| Trecho do texto |

--------------------

Faltando cinco dias e
algumas horas para aquele momento do ano em que os orixás ficam sobrecarregados
com a lista de pedidos feitos repetidamente há uma infinidade de anos, encerrando
as postagens de 2018, segue um daqueles textos que, ficando mais interessantes
à medida que são lidos, apresentam um epílogo interessantíssimo. Publicado na coluna
da jornalista e escritora Milly Lacombe na edição 279 da revista Trip, disponibilizada em novembro de
2018, enxergo na primeira frase de seu último parágrafo uma excelente sugestão
para um pedido inédito a ser feito aos orixás no referido momento.
Tudo o que importa dura um instante
Só acumulamos ódio e
coisas descartáveis. Como vamos desistir disso e finalmente lidar com as nossas
dores?
Eu estava na Praça da República, no centro de São Paulo, entregue à
recém-descoberta arte de virar votos e completamente envolvida com a atividade,
quando vi pela primeira vez nos olhos de outro ser humano um tipo de ódio que
eu não achava possível ser percebido em manifestação física. Já conhecia esse
ódio das redes sociais, mas até ali era apenas verbal, impessoal e distante. Só
que naquela tarde de sexta-feira, 26 de outubro, o percebi cara a cara, e isso
me assustou.
O sol começava a se pôr e já estava abordando pedestres fazia duas horas
quando notei duas moças e um rapaz indo para a estação do metrô. Eles estavam
conversando e rindo, e fui andando na direção deles usando a frase que até ali
tinha sido bem-sucedida para fazer as pessoas me darem atenção. "Oi. Vocês
já decidiram em quem vão votar no domingo?". Os três seguiram caminhando,
o rapaz da ponta sorriu e disse que sim, a menina da outra ponta fez o mesmo e
foi nessa hora que a mulher que estava no meio virou o rosto para mim. Em seus
olhos vi todo o ódio do mundo, e ele era dirigido a mim.
Por reflexo, em vez de me mandar, comecei a andar ao lado deles, mas de
costas porque estávamos indo em direções opostas. Sorrindo, disse: "Não me
olha assim, por favor. Sou apenas uma sapatão que gostaria muito que vocês
votassem no candidato que não quer que eu morra. Não faço mal não, tô só em
campanha pela minha vida". Em segundos, o olhar de ódio foi desarmado. Ela
não disse nada, mas sorriu para mim enquanto descia as escadas da estação do
metrô.

--------------------

| Dados para consulta |
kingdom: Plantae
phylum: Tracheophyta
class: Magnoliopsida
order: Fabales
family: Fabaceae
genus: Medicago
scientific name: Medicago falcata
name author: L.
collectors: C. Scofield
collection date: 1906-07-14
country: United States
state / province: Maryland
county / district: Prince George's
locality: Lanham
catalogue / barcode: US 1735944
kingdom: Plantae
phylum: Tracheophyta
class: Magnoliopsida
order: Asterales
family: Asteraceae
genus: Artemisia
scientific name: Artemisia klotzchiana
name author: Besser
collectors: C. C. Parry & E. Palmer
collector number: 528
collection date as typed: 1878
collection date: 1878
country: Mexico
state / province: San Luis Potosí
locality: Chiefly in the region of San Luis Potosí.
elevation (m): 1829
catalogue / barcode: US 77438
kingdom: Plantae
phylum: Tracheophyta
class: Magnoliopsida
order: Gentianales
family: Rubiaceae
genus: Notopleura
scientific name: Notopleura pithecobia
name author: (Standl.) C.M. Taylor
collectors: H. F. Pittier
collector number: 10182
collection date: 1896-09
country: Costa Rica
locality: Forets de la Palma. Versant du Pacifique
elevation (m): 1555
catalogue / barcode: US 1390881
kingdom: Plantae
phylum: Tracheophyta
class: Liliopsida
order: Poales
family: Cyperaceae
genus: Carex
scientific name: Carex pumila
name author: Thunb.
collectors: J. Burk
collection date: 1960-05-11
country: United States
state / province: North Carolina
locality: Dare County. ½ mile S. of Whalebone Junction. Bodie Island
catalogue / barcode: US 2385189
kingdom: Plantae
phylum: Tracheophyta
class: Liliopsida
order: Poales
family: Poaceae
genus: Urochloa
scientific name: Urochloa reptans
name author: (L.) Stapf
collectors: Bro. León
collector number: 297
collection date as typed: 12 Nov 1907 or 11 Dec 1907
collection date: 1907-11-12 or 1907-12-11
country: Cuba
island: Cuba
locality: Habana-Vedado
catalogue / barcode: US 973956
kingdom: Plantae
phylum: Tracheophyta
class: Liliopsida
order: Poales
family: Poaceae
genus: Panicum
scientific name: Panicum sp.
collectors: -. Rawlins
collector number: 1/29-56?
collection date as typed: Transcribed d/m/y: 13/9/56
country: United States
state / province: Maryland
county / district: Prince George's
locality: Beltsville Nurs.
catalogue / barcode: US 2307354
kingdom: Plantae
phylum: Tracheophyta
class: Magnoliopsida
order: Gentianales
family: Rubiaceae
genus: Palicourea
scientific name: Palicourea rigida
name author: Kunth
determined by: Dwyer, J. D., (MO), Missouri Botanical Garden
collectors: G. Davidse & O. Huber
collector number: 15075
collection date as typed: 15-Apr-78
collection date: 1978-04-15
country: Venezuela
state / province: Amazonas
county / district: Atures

--------------------

| Tarefas propostas |
- 1) Segundo o texto, em que edição da revista Trip foi publicada a coluna de Milly Lacombe?
- 2) Apresente em formato CSV de duas colunas, intituladas campo e valor, o trecho da listagem que começa na linha que contém "locality: Beltsville Nurs." e vai até o fim da listagem, com uma linha do CSV para cada linha desse trecho. Coloque cada campo entre aspas e substitua as quebras de linha por espaços.

| Problemas resolvidos |
- 1) Na edição 279, disponibilizada em novembro de 2018.

- 2)
campo,valor
"locality:","Beltsville Nurs."
"catalogue / barcode:","US 2307354"
"kingdom:","Plantae"
"phylum:","Tracheophyta"
"class:","Magnoliopsida"
"order:","Gentianales"
"family:","Rubiaceae"
"genus:","Palicourea"
"scientific name:","Palicourea rigida"
"name author:","Kunth"
"determined by:","Dwyer, J. D., (MO), Missouri Botanical Garden"
"collectors:","G. Davidse & O. Huber"
"collector number:","15075"
"collection date as typed:","15-Apr-78"
"collection date:","1978-04-15"
"country:","Venezuela"
"state / province:","Amazonas"
"county / district:","Atures"